Dataset items
+--

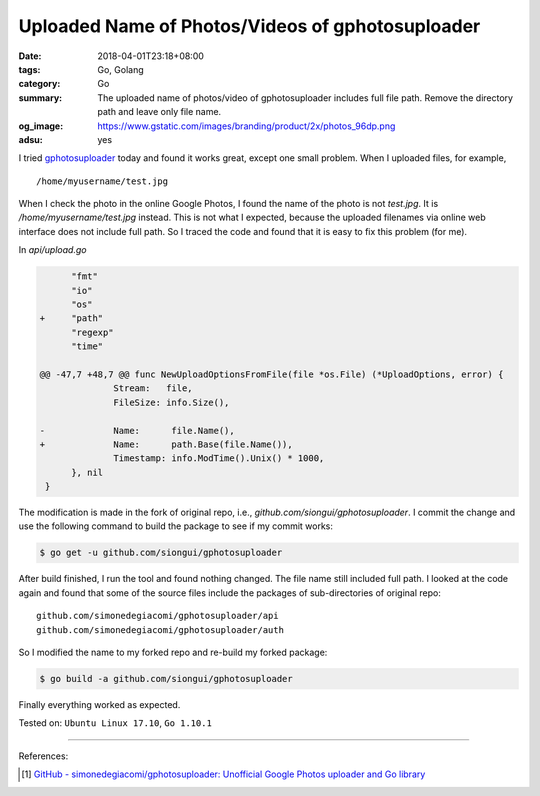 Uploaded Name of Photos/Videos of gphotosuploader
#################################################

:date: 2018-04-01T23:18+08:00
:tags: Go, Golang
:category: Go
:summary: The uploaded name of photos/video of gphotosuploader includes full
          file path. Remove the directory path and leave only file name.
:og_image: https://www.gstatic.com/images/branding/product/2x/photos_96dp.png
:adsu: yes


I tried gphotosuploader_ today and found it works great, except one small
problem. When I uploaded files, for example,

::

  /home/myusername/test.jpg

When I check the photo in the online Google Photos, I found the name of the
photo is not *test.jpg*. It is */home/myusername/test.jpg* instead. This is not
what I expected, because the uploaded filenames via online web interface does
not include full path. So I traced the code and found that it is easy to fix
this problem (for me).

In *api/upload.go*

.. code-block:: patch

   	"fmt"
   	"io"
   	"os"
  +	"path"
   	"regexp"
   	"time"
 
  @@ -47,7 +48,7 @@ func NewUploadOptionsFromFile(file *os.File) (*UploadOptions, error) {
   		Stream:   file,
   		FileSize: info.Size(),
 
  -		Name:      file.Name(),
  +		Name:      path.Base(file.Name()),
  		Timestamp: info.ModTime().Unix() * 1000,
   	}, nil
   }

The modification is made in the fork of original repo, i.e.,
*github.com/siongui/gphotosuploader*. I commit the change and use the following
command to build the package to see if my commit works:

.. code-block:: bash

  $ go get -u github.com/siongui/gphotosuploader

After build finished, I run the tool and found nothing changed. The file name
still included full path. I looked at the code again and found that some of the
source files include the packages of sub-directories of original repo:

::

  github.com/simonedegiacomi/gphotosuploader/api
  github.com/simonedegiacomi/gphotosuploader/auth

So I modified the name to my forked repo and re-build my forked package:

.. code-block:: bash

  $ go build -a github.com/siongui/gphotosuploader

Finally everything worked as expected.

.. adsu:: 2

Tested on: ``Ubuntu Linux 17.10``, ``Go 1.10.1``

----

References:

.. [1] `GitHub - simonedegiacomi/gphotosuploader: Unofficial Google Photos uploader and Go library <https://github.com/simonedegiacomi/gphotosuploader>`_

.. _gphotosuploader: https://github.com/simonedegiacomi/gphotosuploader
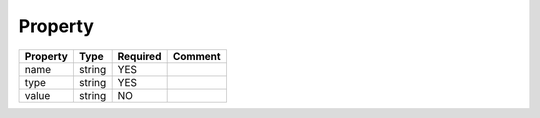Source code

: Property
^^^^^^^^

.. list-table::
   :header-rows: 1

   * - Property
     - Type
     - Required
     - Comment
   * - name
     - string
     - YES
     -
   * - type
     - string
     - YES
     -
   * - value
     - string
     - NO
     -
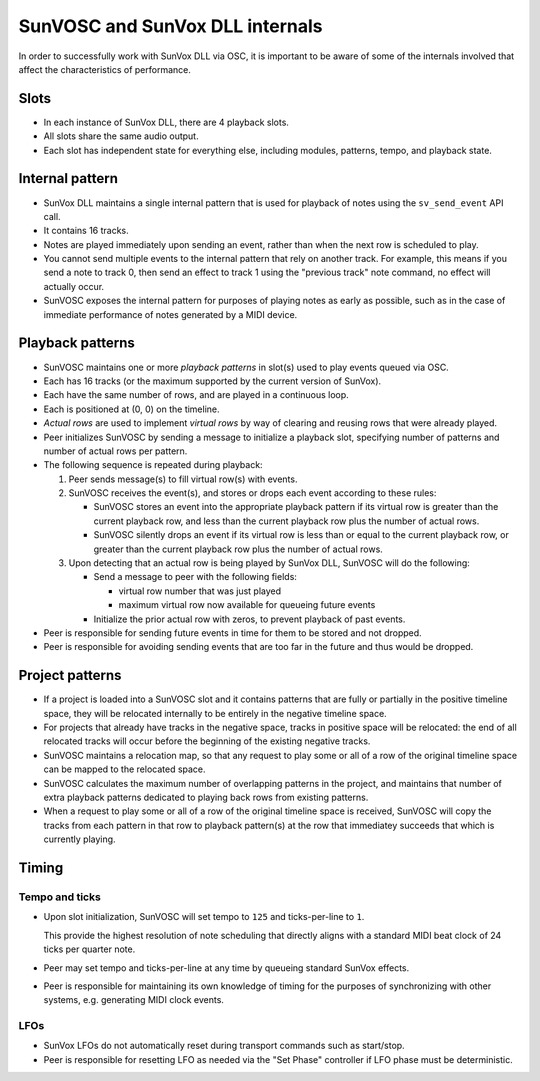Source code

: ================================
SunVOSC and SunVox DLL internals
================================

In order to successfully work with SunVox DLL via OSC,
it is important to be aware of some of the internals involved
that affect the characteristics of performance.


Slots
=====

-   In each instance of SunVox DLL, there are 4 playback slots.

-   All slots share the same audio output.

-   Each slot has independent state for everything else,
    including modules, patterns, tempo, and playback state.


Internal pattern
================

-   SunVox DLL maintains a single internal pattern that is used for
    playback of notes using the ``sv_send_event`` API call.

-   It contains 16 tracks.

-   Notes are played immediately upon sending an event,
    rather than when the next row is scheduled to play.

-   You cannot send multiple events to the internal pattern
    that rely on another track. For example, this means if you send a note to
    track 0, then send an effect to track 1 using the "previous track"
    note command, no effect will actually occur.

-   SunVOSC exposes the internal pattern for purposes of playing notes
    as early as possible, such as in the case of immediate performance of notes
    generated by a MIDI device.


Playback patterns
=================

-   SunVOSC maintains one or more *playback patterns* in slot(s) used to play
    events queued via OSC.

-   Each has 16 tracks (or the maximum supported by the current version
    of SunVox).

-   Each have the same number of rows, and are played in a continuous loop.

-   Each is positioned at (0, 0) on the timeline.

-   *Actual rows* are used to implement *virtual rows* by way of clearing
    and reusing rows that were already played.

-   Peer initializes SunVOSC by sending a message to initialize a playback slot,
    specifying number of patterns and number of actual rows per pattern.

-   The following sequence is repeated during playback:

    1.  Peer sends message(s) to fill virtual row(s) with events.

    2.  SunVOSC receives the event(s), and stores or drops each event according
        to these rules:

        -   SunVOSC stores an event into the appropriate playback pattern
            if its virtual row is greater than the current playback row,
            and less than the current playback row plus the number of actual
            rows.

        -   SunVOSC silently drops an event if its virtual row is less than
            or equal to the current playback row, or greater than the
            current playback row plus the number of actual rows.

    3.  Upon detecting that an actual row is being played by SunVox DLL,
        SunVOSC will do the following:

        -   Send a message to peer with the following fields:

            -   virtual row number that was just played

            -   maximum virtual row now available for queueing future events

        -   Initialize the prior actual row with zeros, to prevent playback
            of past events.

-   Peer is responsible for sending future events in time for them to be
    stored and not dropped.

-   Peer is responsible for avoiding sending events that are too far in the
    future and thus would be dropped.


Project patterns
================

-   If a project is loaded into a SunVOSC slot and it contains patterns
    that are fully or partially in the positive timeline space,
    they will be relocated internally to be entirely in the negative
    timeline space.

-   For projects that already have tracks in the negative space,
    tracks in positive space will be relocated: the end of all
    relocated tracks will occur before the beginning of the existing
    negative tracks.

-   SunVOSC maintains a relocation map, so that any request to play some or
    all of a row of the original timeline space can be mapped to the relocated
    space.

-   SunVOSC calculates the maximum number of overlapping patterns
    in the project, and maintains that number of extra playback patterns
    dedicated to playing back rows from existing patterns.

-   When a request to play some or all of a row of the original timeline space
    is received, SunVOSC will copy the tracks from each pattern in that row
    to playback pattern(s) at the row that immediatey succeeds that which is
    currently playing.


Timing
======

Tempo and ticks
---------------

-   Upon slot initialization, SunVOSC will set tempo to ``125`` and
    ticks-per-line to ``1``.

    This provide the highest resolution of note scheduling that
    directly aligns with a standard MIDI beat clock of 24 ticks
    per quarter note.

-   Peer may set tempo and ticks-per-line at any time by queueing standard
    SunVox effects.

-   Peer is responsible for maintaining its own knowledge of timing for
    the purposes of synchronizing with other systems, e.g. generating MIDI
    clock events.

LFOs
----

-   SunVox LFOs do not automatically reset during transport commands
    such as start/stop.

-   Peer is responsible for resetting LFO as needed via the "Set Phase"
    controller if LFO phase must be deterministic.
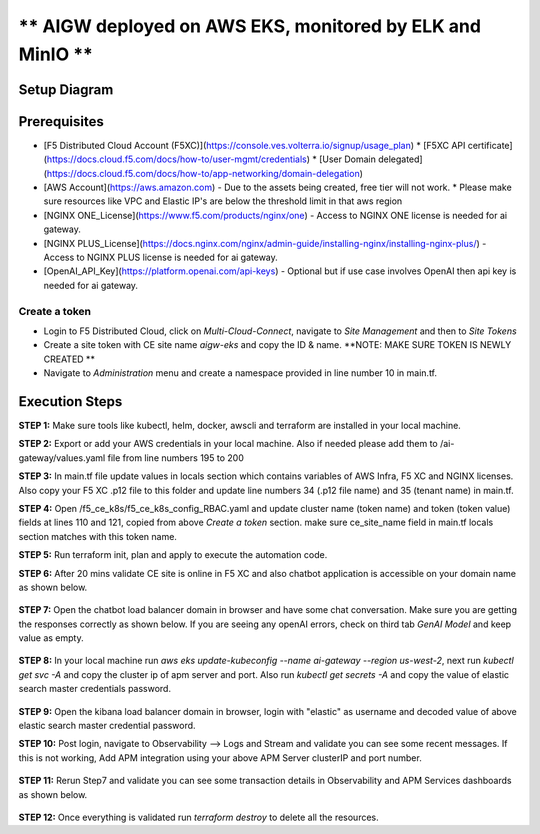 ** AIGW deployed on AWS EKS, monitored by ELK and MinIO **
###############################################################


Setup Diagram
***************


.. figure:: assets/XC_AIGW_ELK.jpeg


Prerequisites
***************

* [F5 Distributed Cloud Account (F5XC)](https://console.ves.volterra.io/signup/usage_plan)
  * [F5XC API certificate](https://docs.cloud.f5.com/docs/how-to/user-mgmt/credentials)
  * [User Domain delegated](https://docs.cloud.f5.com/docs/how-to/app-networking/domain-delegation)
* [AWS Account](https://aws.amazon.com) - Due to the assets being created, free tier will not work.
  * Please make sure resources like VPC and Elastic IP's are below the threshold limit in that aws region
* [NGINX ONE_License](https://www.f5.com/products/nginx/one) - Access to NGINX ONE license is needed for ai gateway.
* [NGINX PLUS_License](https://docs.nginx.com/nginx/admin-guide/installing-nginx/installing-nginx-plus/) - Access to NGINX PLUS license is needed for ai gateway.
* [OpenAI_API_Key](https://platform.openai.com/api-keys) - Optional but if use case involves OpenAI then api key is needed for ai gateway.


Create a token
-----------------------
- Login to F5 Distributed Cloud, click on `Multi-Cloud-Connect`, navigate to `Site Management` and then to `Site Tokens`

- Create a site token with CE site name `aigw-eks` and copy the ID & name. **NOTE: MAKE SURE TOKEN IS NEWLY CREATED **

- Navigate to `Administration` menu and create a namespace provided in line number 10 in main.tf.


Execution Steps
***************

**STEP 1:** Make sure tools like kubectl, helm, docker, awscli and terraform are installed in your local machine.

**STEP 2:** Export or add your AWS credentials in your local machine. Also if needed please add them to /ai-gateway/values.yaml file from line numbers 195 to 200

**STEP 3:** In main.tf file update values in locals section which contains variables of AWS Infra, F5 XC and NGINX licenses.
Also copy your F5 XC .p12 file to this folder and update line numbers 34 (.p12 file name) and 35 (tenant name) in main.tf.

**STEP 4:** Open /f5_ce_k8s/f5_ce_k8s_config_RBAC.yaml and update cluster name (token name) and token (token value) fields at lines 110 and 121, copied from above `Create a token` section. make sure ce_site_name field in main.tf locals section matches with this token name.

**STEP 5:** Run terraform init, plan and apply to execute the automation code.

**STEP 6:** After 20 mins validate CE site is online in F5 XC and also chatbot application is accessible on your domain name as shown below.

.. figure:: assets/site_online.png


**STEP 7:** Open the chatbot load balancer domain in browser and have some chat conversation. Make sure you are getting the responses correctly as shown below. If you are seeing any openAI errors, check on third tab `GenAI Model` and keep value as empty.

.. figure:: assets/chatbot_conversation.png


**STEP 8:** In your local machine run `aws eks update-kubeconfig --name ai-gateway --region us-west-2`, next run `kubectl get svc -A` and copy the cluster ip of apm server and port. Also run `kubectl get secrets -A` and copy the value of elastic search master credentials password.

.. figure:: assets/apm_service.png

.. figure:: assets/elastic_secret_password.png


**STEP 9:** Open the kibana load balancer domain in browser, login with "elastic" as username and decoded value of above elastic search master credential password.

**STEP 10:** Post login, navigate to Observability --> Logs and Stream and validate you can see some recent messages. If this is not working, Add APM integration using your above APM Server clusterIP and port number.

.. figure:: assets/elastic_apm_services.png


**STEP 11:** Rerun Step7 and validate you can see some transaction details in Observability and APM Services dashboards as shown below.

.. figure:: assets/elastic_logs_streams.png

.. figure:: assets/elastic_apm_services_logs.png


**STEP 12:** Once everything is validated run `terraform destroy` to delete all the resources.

+--

WORK TO COMPLETE
Among the records above, extract exactly the lines from the line with "timeline space." to the line with "any request to play some or", both lines included, and leave out the rest.

RESPONSE BELOW
    timeline space.

-   For projects that already have tracks in the negative space,
    tracks in positive space will be relocated: the end of all
    relocated tracks will occur before the beginning of the existing
    negative tracks.

-   SunVOSC maintains a relocation map, so that any request to play some or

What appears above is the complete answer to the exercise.